• [REQUISITOS] Prosigue el fragmento sobre la gestión municipal de Guadalajara a partir de su última oración.

• [FRAGMENTO]

Admitir que Guadalajara es una ciudad oscura no debiera ofender a nadie y sí comprometernos a todos para conseguir que deje de serlo. E incluso convertirla en ese lugar del que podamos sentirnos, todos, plenamente orgullosos.
Este su seguro servidor, estimado alcalde Alberto Rojo, espera que antes de que las urnas vuelvan a citarnos se acaben las promesas y lleguen los resultados de su gestión. Hasta ahora, lo más notorio del bienio ha sido la supresión de los patronatos de Cultura y Deportes, así que comprenderá que espere con impaciencia lo que resulte de los próximos 24 meses.
Más allá de lo concreto, también reconozco curiosidad por ver cómo sigue administrando el protagonismo desaforado de los tres concejales de Ciudadanos en las Casas Consistoriales y, sobre todo, fuera de sus paredes. Nunca tan pocos taparon el trabajo de tantos, usted ya me entiende. Más que nada, porque se atribuyen como propio todo lo que hace, dice o anuncia el equipo de gobierno, como si fuera suyo en propiedad y no mero rehén de la aritmética del Consistorio. ¿Dónde van a ir que más valgan en plena autodestrucción del partido naranja? Aquí valen mucho. Incluso demasiado. Usted sabrá por qué.

• [DATOS DE PARTIDA]
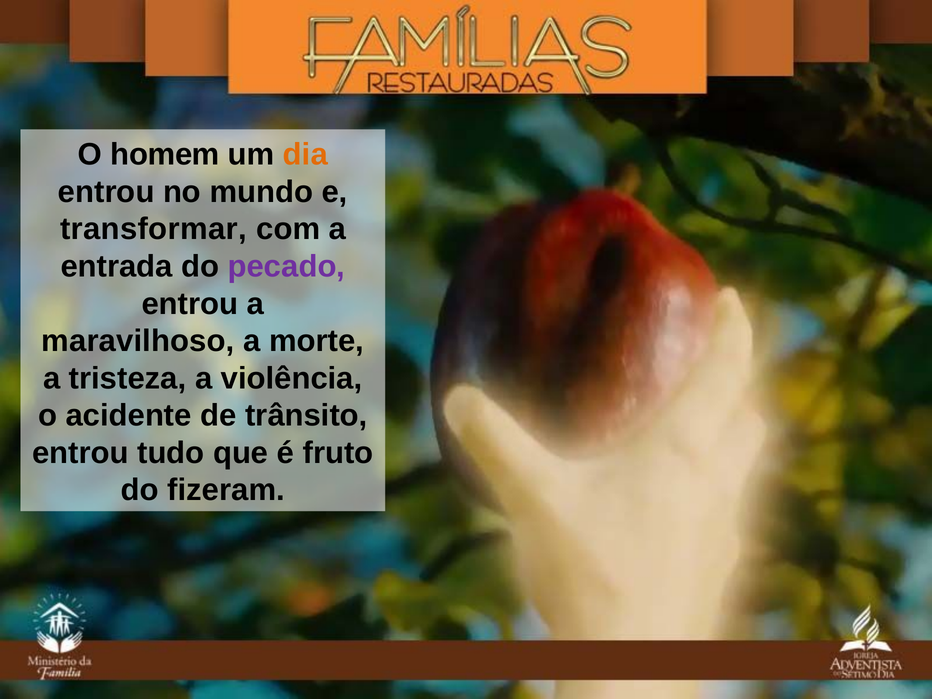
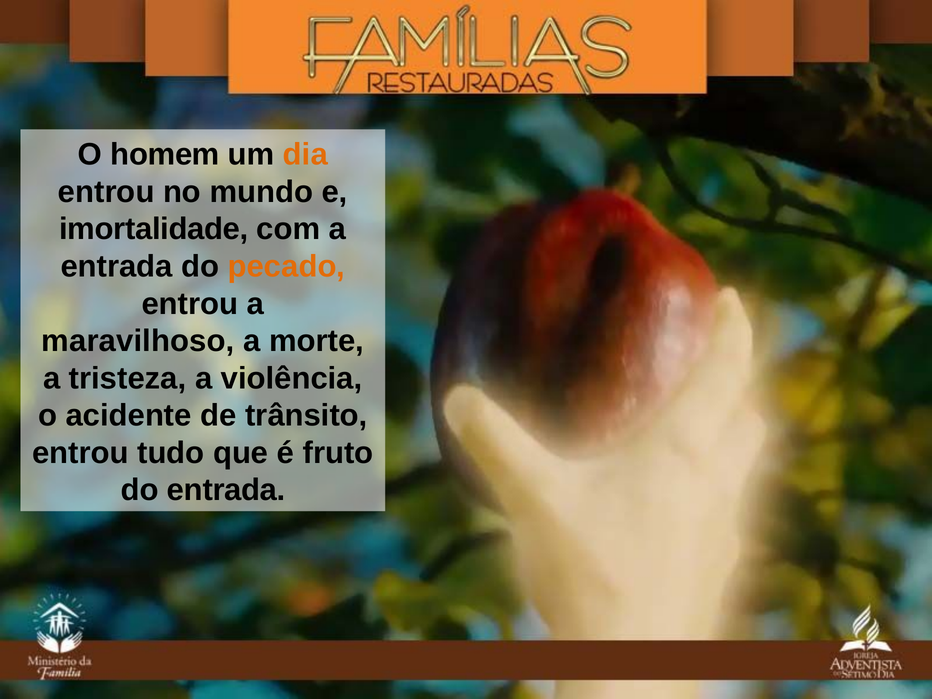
transformar: transformar -> imortalidade
pecado colour: purple -> orange
do fizeram: fizeram -> entrada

• [RESULTADO]
Cualquiera de los que pagan sus impuestos en Guadalajara, voten al partido que voten, lo que desean es vivir en una ciudad cada día mejor. Así le fue de bien a Irízar, que socialista como usted le dio la vuelta a una ciudad que era mucho más oscura que esta. Así lo practicaron, como mejor supieron, Bris y Román. Así no le salió a Jesús Alique, más por el socio que se echó (tome nota, por si le vale) que por ningún quítame allá el pisito. Hasta la efímera Blanca Calvo ha pasado a la historia municipal por creerse sin recato lo que era, sin dudar a la hora de salir en procesión tras la Virgen de la Antigua cuando fue necesario por el cargo que ocupaba.
Van ya dos años de esto y el paso del tiempo no se detiene.
Usted verá si es momento de dar un golpe en la mesa o algún sopapo, de puertas para adentro, de modo que la jerarquía quede clara, al igual que el calendario de promesas cumplidas, aún tan por estrenar.
Créaselo, porque enfrente no hay nadie y hasta es posible que aún le queden seis años por delante al mando de la tropa. Pero no se nos despiste, que es el alcalde del que le vota y de quien no. Salvo que dé por bueno que hayamos de esperar a que la segunda alcaldesa de la historia de Guadalajara nos devuelva la luz y la esperanza en esta capital.